The production values of the show are sky high. Ridiculous, really... as in, "they can't possibly afford to make the show look this good and have this many special effects every week, can they?" good. It has a bombastic and entertaining orchestral musical score. It has its share of fun Trek-ish sci-fi gimmicks -- the first episode, for example, features technology that can accelerate time within a bubble universe (and pays off with a rather clever way of using said technology).
There are some good cast members in the mix. Beside MacFarlane (who of course must star in his own dream project), there's actual Star Trek veteran Penny Johnson Jerald (who should be on TV whenever she wants to be; she's great) and Adrianne Palicki (who was great on Agents of S.H.I.E.L.D. before they chose to spin her off onto a series that didn't actually happen).
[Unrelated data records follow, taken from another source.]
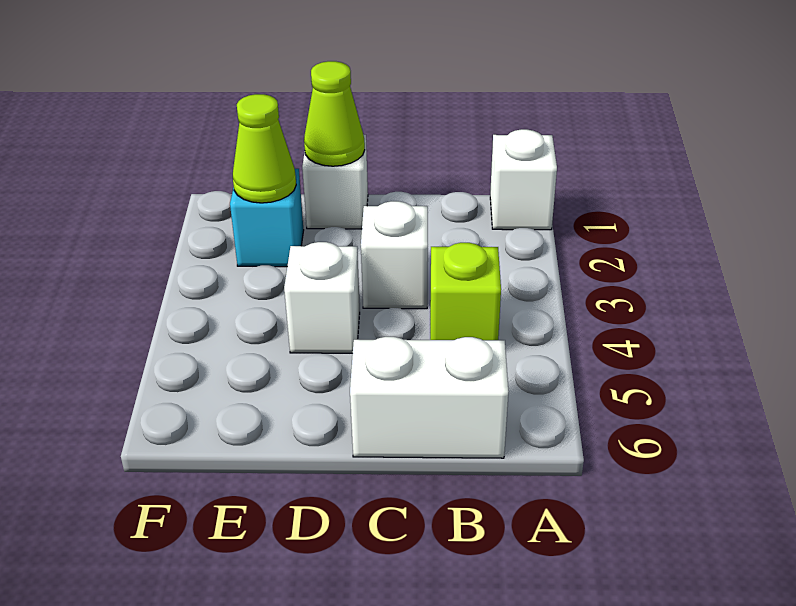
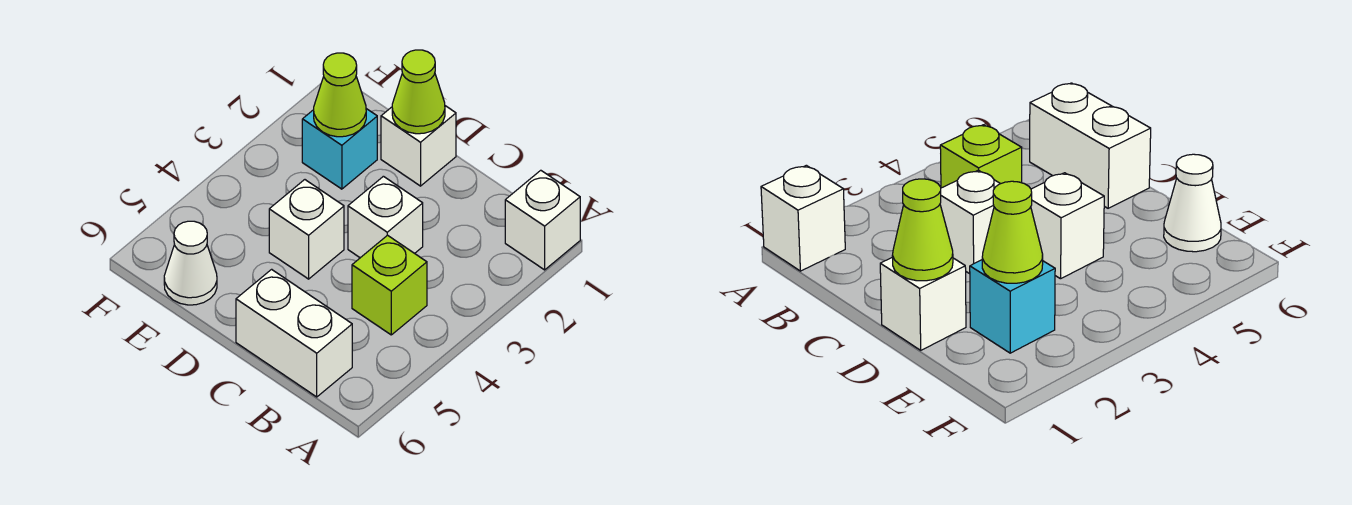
none -> white 1x1 cone [164,221,217,305]

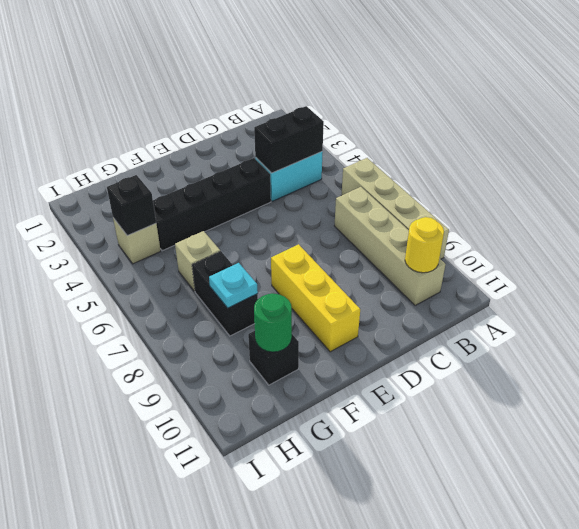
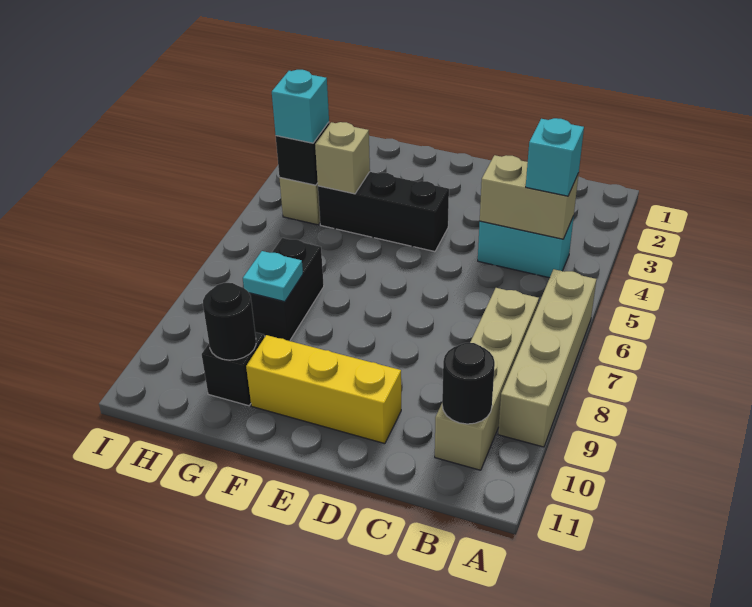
black 1x2 brick [254,106,324,173] -> tan 1x2 brick [480,155,579,239]
none -> cyan 1x1 brick [526,118,584,196]
yellow 1x1 round brick [405,217,444,273] -> black 1x1 round brick [442,343,495,424]
black 1x4 brick [153,158,271,251] -> black 1x3 brick [318,172,449,252]
yellow 1x3 brick [271,244,360,352] -> yellow 1x3 brick turned to [246,335,401,444]
tan 1x1 brick [175,231,220,291] -> tan 1x1 brick moved to [315,122,370,194]
green 1x1 round brick [254,293,292,352] -> black 1x1 round brick [203,283,256,360]
none -> cyan 1x1 brick [272,70,329,143]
But there's a lot about the pilot episode that isn't "there" yet. The exposition is super-clunky, particularly in a scene which serves as rapid-fire introductions to the main characters, and becomes the only intel we get about some of them. (One character is set up as a "racist" cyborg, but no further evidence of that elitism is shown in the episode. Another character is said to come from a single-gendered species, but this too is treated like a comedic set-up for which a punchline never comes.)
All that said, it's important when thinking of this as a kinda-sorta Star Trek series to remember that most of the Star Trek series weren't great out of the gate either. The Next Generation in particular, which this most resembles, was far from great in its first episode -- or hell, for pretty much its entire first season. No, I'm not ready to declare undying love and allegiance for The Orville, but I do feel like there is some potential here.
Certainly, I want the show to get better, and fast. This is not 1987, so the quality bar is higher, and shows don't get entire 26 episode seasons and easy renewal guarantees in which to find themselves. The Orville will need to get better within two or three installments, or it's likely to get lost in the crush when more fall TV premieres. But I'd give the first episode a B- or so, just enough on the right side of the line for me to give it another shot.
In a few weeks, we'll see if actual Star Trek can start off on a stronger foot.